Образ представляется ему более важным, чем текст: не случайно он всегда мечтал сняться в немом фильме. Когда мы жили в Клермоне, отец показывал нам комедии с участием Лоурела и Харди или Чаплина. Он купил все их фильмы на узкой пленке и любил демонстрировать по вечерам после ужина в специально оборудованной для этого бильярдной. Установка аппаратуры, в частности бобин на проекторе, не всегда проходила гладко… В течение получаса мы слышали лишь его ворчание:
— Окаянный проектор! Все время рвет пленку. Какой-то негодяй продал мне его. Ну вот, опять обрыв!
Ни в коем случае нельзя было приходить ему на помощь.
— Ну конечно, ты же во всем разбираешься, ты ведь знаток по части проекторов! Ну-ка, загляни внутрь! Нет, я справлюсь сам, так будет лучше!
Иногда мы уже теряли надежду увидеть фильм. Тем не менее, нанеся несколько ударов кулаком по корпусу и покрутив отверткой, он добивался того, что на экране наконец появлялись исцарапанные титры картины… Он настолько хорошо знал эти шедевры, что нам было трудно следить за интригой, ибо он заранее сообщал очередной потрясающий гэг.
Его анализ комической игры Лоурела и Харди был чрезвычайно полезен для меня, начинающего актера.
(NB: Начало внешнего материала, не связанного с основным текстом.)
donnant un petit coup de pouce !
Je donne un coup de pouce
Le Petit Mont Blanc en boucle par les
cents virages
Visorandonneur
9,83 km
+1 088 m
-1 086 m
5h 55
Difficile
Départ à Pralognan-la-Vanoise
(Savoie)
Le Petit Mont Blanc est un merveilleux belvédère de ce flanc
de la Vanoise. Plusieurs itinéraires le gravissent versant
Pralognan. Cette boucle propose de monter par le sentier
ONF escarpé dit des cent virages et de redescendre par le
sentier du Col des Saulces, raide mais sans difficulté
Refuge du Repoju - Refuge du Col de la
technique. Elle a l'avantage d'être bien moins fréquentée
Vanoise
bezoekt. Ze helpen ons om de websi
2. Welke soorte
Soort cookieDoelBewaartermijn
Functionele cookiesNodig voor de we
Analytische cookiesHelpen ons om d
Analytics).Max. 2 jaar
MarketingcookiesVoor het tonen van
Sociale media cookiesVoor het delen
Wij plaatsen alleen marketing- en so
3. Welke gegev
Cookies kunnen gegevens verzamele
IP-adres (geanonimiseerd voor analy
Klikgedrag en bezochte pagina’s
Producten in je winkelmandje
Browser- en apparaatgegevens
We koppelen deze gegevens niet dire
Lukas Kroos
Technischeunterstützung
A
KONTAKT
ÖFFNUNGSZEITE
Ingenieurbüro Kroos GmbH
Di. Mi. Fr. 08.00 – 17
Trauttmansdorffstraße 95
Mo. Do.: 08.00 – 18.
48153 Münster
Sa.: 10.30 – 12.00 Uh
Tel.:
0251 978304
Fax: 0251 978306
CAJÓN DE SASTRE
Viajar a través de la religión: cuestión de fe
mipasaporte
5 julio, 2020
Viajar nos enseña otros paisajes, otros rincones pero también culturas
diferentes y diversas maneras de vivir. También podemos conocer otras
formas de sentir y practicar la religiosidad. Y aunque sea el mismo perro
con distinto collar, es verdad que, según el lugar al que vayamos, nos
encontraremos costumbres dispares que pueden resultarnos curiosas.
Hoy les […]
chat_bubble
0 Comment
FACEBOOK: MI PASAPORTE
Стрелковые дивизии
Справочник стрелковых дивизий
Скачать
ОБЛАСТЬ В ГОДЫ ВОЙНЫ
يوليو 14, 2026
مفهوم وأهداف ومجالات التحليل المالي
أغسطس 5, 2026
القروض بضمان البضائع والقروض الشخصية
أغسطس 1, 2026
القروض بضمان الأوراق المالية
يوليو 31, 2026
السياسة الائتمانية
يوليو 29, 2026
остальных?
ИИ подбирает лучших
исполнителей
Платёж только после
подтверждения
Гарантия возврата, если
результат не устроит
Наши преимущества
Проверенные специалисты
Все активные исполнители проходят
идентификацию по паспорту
— Они большие молодцы! Видел? С ними постоянно происходят невероятные катастрофы, которые не вызывали бы смеха, если бы были плохо сыграны. Понимаешь, парень, которому выливают на голову ведро воды, никого бы не рассмешил, если бы актеры не сыграли неотразимо эту сцену. Трагическое событие они проживают с большим достоинством. Незначительным событиям, которые предшествуют драме, добавляют необычную окраску и тем самым подготавливают к тому, что случится самое худшее. Падая, человек может сильно ушибиться. Основа эпизода, стало быть, носит драматический характер. Уморительно видеть, как при этом сразу куда-то пропадает человеческое достоинство. Когда ты идешь, то, по крайней мере, отдаешь отчет в своих действиях. И вдруг — трахтарарах! Достоинство пропало, оно полностью позабыто. Но если это случится с ребенком или стариком, никто не засмеется! Чтобы падение вызвало смех, надо сначала увидеть, как некоторое время человек идет с сознанием своей значительности. Если закольцевать пленку с этой сценой и крутить ее несколько раз, она будет выглядеть еще смешнее, ибо зритель успеет обратить внимание на то, что предшествует падению. Лоурел заставляет нас догадываться о неизбежности катастрофы, ибо ведет себя весьма самодовольно. Он спокоен, уверен в себе, искренен. А Харди барабанит по столу в ожидании неизбежного. Чем трагичнее ситуация, тем большей сдержанности требует игра, дабы избежать малейшей вульгарности. Я говорю не о языке, а о необходимости сохранять дистанцию. В повседневной реальности всегда есть что-то гадкое.